Parameter exploring policy gradients and their implications

Reinforcement Learning is the most commonly used class of learning algorithms which lets robots or other systems autonomously learn their behaviour. Learning is enabled solely through interaction with the environment. Today’s learning systems are often confronted with high dimensional and continuous problems. To solve those, so-called Policy Gradient methods are used more and more often. The PGPE algorithm developed in this thesis, a new type of Policy Gradient algorithm, allows model-free learning in complex, continuous, partially observable and high dimensional environments. We show that tasks like grasping of glasses and plates with an human-like arm can be learned with this method without prior knowledge, solely with pure model-free reinforcement learning in a simulation environment. Also, the balancing of a humanoid robot perturbed by external forces, as well as dynamic walking behaviour of a mass-spring system could be learned. In all experiments, PGPE learned the given tasks more efficiently than well-established methods.
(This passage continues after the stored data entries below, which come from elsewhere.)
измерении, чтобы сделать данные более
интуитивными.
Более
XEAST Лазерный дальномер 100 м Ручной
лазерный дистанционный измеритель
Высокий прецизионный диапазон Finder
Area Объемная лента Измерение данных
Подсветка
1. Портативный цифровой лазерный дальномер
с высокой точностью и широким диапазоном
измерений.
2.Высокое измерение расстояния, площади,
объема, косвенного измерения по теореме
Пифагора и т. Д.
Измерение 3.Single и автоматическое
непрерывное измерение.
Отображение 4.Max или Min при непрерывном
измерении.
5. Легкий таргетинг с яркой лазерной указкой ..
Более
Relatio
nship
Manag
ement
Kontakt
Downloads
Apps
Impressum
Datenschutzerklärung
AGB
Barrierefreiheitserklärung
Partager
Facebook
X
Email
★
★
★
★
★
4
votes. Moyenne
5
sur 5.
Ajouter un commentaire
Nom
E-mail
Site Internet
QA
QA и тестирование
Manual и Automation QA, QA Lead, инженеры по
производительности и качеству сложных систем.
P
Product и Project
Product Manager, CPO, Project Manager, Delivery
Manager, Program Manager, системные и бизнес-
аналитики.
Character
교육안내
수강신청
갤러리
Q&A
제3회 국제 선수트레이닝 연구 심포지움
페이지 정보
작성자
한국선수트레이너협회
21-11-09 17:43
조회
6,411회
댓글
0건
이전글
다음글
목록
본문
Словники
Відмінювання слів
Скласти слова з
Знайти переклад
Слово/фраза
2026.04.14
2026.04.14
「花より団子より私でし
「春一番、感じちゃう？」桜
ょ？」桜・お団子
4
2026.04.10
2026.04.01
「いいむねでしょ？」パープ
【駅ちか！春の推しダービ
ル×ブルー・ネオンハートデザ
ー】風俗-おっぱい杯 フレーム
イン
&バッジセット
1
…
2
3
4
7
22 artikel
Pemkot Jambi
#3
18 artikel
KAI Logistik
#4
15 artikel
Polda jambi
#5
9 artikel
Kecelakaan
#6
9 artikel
In addition, the use of PGPE is not restricted to robotics. Among several investigated methods, it was the most successful in cracking non-differentiable physical cryptography systems. PGPE is suitable for training multidimensional recurrent neural networks to play Go, or for fine-tuning deep neural nets for computer vision. In the scope of this thesis, the principles used, the advantages and disadvantages as well as the differences with regard to well-established methods are derived and analysed in detail.